From my viewpoint, this notion is a common ignorance among monotheists. You use the word "God" as if its meaning were something singular and self-explanatory, but it is actually laden with unspoken assumptions about what "God" means, a lack of recognition that there are several different and incompatible "Gods" if one looks at the beliefs of different people (compare, say, the Prime Mover God of an Enlightement philosopher to the talkative personal God of an Irish drunkard), not to mention religions that have no God but multiple small-case gods. People's religious outlook is most certainly not a dichotomy, there are literally millions of different views on the existence of gods.
I am curious: why was it important for your parents to pretend religion?
Because, like eurogreen's parents, my parents never told my grandparents about their apostasy, and didn't want me to blow their cover.
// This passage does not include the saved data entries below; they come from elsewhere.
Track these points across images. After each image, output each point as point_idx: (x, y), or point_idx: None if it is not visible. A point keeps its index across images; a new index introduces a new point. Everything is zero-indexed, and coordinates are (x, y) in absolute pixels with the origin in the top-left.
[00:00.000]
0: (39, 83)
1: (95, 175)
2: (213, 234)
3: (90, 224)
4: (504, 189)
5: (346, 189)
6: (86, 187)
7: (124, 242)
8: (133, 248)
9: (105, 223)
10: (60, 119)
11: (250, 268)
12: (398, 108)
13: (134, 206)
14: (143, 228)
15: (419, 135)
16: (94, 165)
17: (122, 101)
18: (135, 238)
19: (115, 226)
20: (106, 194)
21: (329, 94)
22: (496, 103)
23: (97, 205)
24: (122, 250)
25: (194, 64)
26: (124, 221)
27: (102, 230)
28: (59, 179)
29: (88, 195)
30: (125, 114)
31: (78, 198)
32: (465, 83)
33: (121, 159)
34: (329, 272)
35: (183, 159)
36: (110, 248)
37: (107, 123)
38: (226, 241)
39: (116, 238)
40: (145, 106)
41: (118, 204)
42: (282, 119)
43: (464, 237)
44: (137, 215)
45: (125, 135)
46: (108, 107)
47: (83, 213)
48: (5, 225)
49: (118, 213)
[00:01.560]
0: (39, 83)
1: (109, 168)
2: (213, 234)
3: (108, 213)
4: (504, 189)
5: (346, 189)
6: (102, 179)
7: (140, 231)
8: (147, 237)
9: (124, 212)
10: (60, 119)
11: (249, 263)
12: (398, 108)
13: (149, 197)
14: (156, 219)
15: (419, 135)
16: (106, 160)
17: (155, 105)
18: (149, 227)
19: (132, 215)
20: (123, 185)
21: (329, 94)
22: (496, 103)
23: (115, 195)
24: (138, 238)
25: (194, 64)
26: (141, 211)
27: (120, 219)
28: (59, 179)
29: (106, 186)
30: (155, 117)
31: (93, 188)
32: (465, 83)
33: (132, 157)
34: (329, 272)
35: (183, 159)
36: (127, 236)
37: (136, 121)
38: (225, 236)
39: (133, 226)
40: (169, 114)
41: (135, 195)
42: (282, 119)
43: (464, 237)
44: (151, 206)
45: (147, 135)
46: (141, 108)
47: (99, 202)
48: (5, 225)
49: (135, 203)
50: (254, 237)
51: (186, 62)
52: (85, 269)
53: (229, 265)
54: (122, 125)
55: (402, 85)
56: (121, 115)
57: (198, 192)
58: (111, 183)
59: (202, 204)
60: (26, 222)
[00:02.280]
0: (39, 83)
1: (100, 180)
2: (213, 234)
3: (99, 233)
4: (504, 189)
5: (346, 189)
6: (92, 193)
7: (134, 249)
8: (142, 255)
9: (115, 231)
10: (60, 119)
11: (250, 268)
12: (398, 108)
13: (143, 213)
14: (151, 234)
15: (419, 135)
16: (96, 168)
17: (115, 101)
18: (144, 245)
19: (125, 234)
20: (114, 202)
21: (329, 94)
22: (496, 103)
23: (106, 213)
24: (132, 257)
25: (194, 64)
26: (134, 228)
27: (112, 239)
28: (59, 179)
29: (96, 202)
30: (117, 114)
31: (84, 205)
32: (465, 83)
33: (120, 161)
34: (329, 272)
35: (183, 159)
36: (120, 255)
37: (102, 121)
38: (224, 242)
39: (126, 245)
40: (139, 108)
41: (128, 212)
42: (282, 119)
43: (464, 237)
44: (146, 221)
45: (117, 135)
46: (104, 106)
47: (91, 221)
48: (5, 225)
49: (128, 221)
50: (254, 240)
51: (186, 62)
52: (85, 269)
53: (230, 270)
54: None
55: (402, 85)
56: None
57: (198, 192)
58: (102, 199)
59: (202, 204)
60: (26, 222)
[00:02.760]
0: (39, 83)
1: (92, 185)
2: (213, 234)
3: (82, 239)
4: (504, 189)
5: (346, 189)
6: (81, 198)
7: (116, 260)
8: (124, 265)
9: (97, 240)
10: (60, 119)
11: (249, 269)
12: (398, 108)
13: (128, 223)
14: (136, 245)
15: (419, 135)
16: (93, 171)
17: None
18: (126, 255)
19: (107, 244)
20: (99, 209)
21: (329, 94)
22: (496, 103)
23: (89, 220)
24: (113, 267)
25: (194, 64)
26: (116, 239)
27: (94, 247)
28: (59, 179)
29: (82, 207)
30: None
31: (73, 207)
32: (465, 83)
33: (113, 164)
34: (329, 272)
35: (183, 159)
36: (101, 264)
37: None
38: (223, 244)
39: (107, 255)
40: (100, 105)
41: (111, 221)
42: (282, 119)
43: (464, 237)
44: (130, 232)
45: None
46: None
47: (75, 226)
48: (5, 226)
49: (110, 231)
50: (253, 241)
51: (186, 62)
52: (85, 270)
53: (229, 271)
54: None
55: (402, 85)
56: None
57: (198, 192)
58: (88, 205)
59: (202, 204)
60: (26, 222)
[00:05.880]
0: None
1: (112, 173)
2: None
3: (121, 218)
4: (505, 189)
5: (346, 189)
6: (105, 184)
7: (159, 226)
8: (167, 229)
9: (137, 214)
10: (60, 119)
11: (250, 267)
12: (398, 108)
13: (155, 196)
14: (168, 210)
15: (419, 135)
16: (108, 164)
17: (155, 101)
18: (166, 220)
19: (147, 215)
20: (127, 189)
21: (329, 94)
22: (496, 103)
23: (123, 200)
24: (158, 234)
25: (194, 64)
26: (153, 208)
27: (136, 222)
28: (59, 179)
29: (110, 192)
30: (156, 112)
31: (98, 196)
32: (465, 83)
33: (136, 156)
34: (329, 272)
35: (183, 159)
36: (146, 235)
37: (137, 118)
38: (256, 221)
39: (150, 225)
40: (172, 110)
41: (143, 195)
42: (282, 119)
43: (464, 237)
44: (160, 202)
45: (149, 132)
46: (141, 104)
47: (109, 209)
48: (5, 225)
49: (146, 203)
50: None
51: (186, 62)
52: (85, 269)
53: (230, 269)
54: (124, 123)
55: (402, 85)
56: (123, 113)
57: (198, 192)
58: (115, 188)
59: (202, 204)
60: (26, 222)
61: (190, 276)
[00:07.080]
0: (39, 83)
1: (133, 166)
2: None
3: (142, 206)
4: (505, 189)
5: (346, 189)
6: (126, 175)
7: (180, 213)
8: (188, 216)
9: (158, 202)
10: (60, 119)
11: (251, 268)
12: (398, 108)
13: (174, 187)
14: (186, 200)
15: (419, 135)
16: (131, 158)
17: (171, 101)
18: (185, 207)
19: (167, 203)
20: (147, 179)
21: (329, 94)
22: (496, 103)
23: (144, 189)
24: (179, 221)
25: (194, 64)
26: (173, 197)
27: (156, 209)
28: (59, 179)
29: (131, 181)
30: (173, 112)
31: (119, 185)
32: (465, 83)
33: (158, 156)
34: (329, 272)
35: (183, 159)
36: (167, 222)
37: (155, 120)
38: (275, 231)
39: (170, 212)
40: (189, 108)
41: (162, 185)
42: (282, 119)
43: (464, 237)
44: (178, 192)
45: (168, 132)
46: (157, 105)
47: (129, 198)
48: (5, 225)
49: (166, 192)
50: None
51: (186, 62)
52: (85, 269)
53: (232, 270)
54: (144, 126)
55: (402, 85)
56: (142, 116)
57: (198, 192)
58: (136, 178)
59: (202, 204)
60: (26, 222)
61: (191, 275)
It was also part of keeping that cover up that we didn't opt out of religion class at school when in West Germany (an experience which felt much less oppressive for me, BTW, than prayer before sleep and Sunday church when on holiday with my grandparents).
The reason my parents didn't tell about their apostasy is that they feared my grandparents (three Catholics, one of them converted from a Lutheran as a youth along with family, and a Calvinist) would both get emotionally distressed and angrily start to keep a distance, things that happened in other families. Both of those reactions are the consequences of the coercive nature of religious instruction: in their traditional way of religion, you are made to feel guilt for any omission of religious practice, and a child's apostasy is the child's moral failure and eternal damnation and the parent's failure at education.
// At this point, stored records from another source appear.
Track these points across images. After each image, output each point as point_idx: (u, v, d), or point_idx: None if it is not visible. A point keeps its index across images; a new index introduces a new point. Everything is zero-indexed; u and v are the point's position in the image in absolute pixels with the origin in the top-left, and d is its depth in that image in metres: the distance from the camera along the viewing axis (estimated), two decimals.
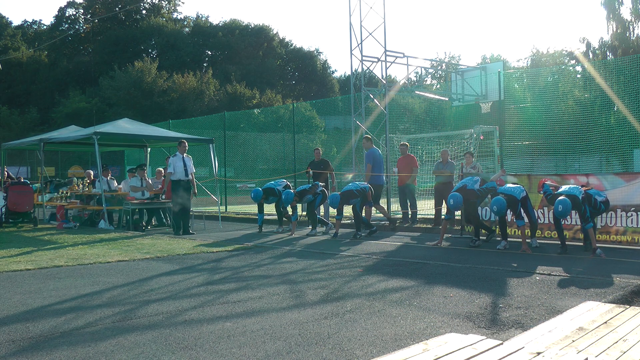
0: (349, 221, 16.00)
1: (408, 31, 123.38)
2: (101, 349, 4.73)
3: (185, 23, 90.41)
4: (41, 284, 7.68)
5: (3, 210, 17.02)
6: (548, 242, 11.58)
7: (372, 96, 18.51)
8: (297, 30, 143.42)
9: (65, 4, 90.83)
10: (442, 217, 13.42)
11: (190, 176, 14.93)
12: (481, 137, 17.64)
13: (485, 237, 12.14)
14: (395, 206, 17.59)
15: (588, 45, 41.50)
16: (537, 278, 7.68)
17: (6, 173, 23.99)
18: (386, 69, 18.25)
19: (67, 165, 37.75)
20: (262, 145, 27.09)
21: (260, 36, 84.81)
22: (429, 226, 15.16)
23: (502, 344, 4.03)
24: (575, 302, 6.00)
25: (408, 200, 16.20)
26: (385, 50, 18.01)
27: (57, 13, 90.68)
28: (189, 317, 5.76)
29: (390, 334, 5.08)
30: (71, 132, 20.02)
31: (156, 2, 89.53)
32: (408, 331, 5.17)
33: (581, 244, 10.82)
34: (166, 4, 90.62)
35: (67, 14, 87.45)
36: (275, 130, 27.99)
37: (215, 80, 66.85)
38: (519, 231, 11.20)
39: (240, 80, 68.88)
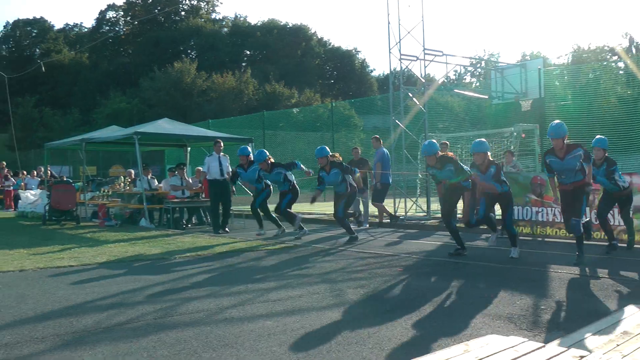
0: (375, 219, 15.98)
1: (447, 29, 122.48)
2: (143, 345, 4.77)
3: (224, 23, 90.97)
4: (84, 280, 7.79)
5: (47, 208, 17.30)
6: (593, 243, 11.35)
7: (410, 95, 18.39)
8: (335, 29, 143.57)
9: (106, 7, 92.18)
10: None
11: (226, 175, 14.96)
12: (522, 136, 17.42)
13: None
14: (436, 205, 17.45)
15: (631, 40, 40.86)
16: (580, 280, 7.55)
17: (49, 172, 24.43)
18: (425, 67, 18.13)
19: (109, 165, 38.21)
20: (301, 144, 27.12)
21: (298, 35, 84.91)
22: None
23: (544, 346, 3.97)
24: (619, 305, 5.89)
25: None
26: (424, 49, 17.88)
27: (97, 16, 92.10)
28: (230, 315, 5.78)
29: (431, 334, 5.04)
30: (112, 132, 20.26)
31: (195, 3, 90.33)
32: (448, 331, 5.12)
33: (625, 245, 10.58)
34: (205, 5, 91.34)
35: (107, 17, 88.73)
36: (314, 129, 28.04)
37: (254, 80, 67.06)
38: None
39: (278, 79, 69.01)
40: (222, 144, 15.56)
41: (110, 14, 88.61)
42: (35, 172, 27.37)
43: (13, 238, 13.16)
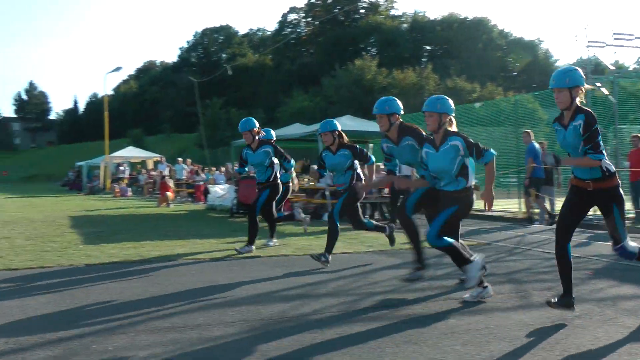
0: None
1: (638, 8, 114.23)
2: (327, 337, 4.86)
3: (403, 19, 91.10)
4: (270, 270, 8.08)
5: (234, 202, 18.14)
6: None
7: (599, 84, 17.35)
8: (516, 20, 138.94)
9: (288, 10, 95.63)
10: None
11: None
12: None
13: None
14: (628, 204, 16.37)
15: None
16: None
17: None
18: (614, 53, 17.04)
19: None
20: (483, 139, 26.33)
21: (478, 28, 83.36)
22: None
23: None
24: None
25: None
26: (613, 33, 16.78)
27: (280, 19, 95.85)
28: (412, 312, 5.75)
29: (621, 345, 4.70)
30: (296, 129, 20.87)
31: (374, 0, 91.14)
32: None
33: None
34: (384, 2, 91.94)
35: (289, 19, 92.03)
36: (497, 124, 27.11)
37: (434, 75, 66.58)
38: None
39: (459, 74, 68.02)
40: None
41: (292, 17, 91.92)
42: (223, 169, 28.87)
43: (203, 229, 13.94)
(Actually, my grandmother was aware that my mother doesn't go to church every Sunday, but she suppressed suspicions by believing that it's because my mother has no time besides her job and home chores. Still, a few years before her death, her suspicions about us must have solidified, as once she levelled a cryptic accusation of "apostasy" at me.)
And, again, if you didn't have experience with such religious instruction, you were the lucky exemption. *Lunatic*, n. One whose delusions are out of fashion.
People's religious outlook is most certainly not a dichotomy, there are literally millions of different views on the existence of gods.
And my point was religious freedom, and that no religious or a-religious view is to be privileged. Surely, with notions around that religion has no place in the public sphere, there is a dichotomy of a public sphere without any reference to religion and one that includes the freedom to public references to religion, whichever religion that may be. I see signs of a reversal of the religious coercion (with all the consequences of "guilt" and so) that you describe, instead of a disappearance of coercion which I wish for.
DoDo:
And, again, if you didn't have experience with such religious instruction, you were the lucky exemption.
I have no idea whose experience is more representative of a majority, yours or mine. Is it important? Though probably I shouldn't complain: for the first time in this thread someone acknowledges that my experience exists, and does not tell me that religion automatically is something coercive and oppressive.